Which meant I’d have to move again.

And I
so
didn’t want to get any closer to that thick scent of anger and death.

I edged sideways a little more. The driver was big, hairy, and, even from this distance, smelled human. Meaning he was a threat only in the way all men with big fists were a threat.

I blew out a breath, then walked closer. A dark stream of fluid poured down the driver’s rough features, then leapt off his chin to join the ever-widening stain on the front of his crisp white shirt.
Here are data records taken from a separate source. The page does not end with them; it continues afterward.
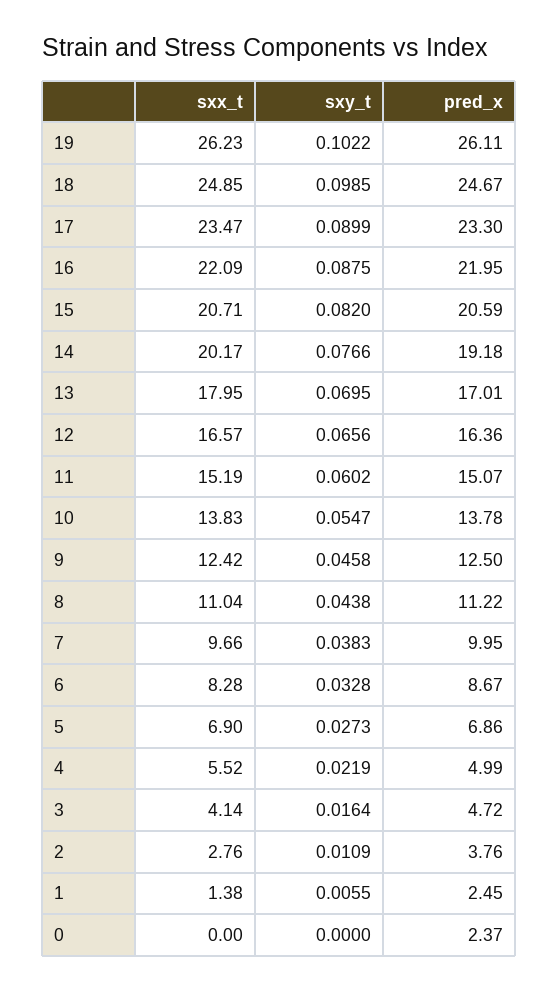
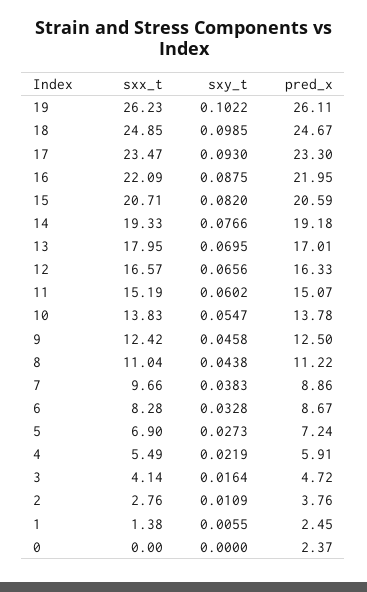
  {
    "sxx_t": {
      "19": 26.23,
      "18": 24.85,
      "17": 23.47,
      "16": 22.09,
      "15": 20.71,
-     "14": 20.17,
+     "14": 19.33,
      "13": 17.95,
      "12": 16.57,
      "11": 15.19,
      "10": 13.83,
      "9": 12.42,
      "8": 11.04,
      "7": 9.66,
      "6": 8.28,
      "5": 6.9,
-     "4": 5.52,
+     "4": 5.49,
      "3": 4.14,
      "2": 2.76,
      "1": 1.38,
      "0": 0
    },
    "sxy_t": {
      "19": 0.1022,
      "18": 0.0985,
-     "17": 0.0899,
+     "17": 0.093,
      "16": 0.0875,
      "15": 0.082,
      "14": 0.0766,
      "13": 0.0695,
      "12": 0.0656,
      "11": 0.0602,
      "10": 0.0547,
      "9": 0.0458,
      "8": 0.0438,
      "7": 0.0383,
      "6": 0.0328,
      "5": 0.0273,
      "4": 0.0219,
      "3": 0.0164,
      "2": 0.0109,
      "1": 0.0055,
      "0": 0
    },
    "pred_x": {
      "19": 26.11,
      "18": 24.67,
      "17": 23.3,
      "16": 21.95,
      "15": 20.59,
      "14": 19.18,
      "13": 17.01,
-     "12": 16.36,
+     "12": 16.33,
      "11": 15.07,
      "10": 13.78,
      "9": 12.5,
      "8": 11.22,
-     "7": 9.95,
+     "7": 8.86,
      "6": 8.67,
-     "5": 6.86,
+     "5": 7.24,
-     "4": 4.99,
+     "4": 5.91,
      "3": 4.72,
      "2": 3.76,
      "1": 2.45,
      "0": 2.37
    }
  }

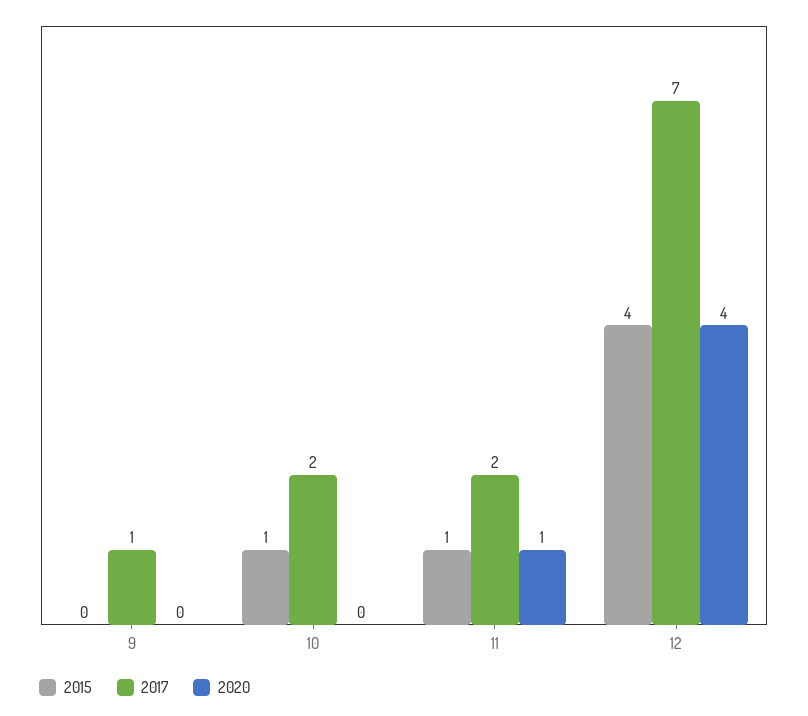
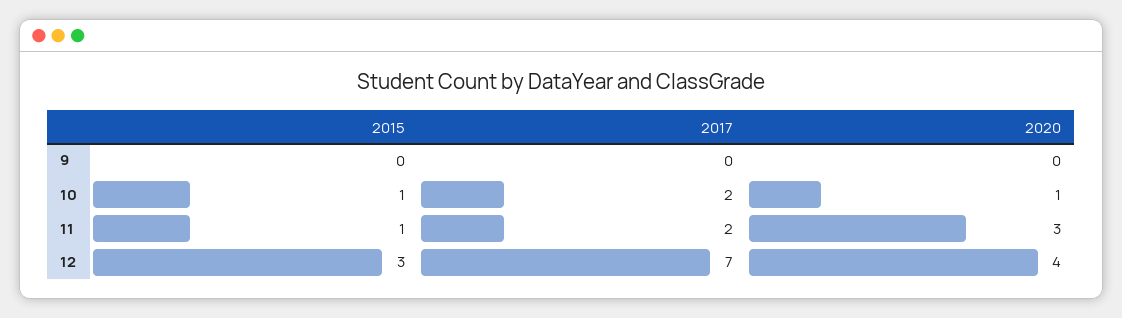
  {
    "2015": {
      "9": 0,
      "10": 1,
      "11": 1,
-     "12": 4
+     "12": 3
    },
    "2017": {
-     "9": 1,
+     "9": 0,
      "10": 2,
      "11": 2,
      "12": 7
    },
    "2020": {
      "9": 0,
-     "10": 0,
+     "10": 1,
-     "11": 1,
+     "11": 3,
      "12": 4
    }
  }

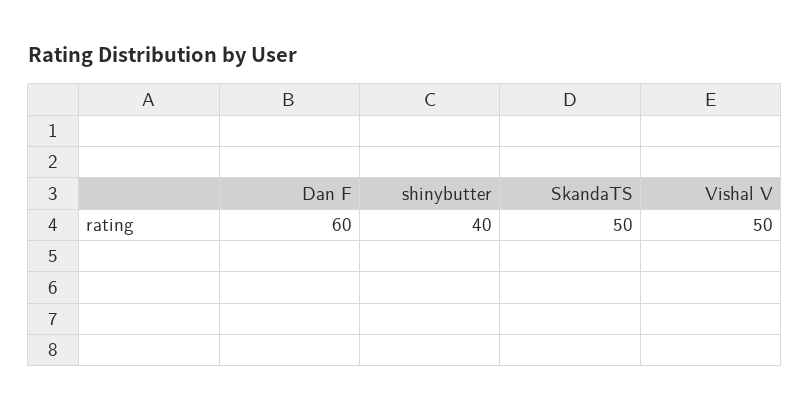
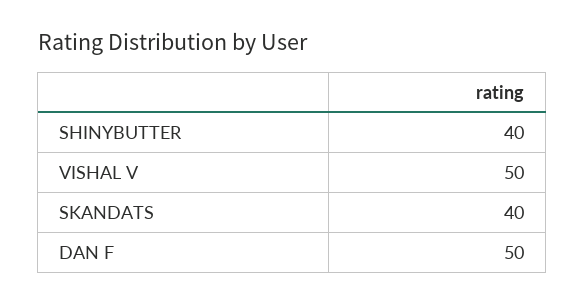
  {
-   "Dan F": 60,
+   "Dan F": 50,
    "shinybutter": 40,
-   "SkandaTS": 50,
+   "SkandaTS": 40,
    "Vishal V": 50
  }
It didn’t take a wolf’s nose to realize it was blood. Maybe he
was
out cold. The wound had to be pretty bad to be bleeding that hard, and humans weren’t as thick-skinned or as tolerant to pain as us wolves.

He needed help and he needed it fast, but there was little I could do for him until Wilson was under control. Until then, paramedics just meant more bodies for Wilson to use.

“Sir?” I said loudly, my voice seeming to jar against the darkness. “Sir? Can you hear me? Are you all right?”

For several seconds, there was no response. Then the driver’s head turned and he looked at me. His eyes were brown and staring, and there was absolutely nothing remotely resembling life or humanity in them.

He might be unconscious, he might be close to death, but none of that mattered because, right now, it was the dead who controlled him.

“He’s in the driver,” I said to the magi. “Can you guys amp up your summoning strength or something?”

“It’s not like there’s a dial we can turn,” she replied crossly.

“Well, you’d better do something, because this bad boy doesn’t seem inclined to move.”

Of course, the minute the words were out of my mouth, the driver
did
move, thrusting the car door open and lunging toward me. I leapt back from his grasping fingertips then swung around, lashing out with a booted foot. The blow hit the already-bloody side of his face and sent him flying. His head smacked against the corner of the door. Bone cracked and more blood appeared as he slumped to the ground.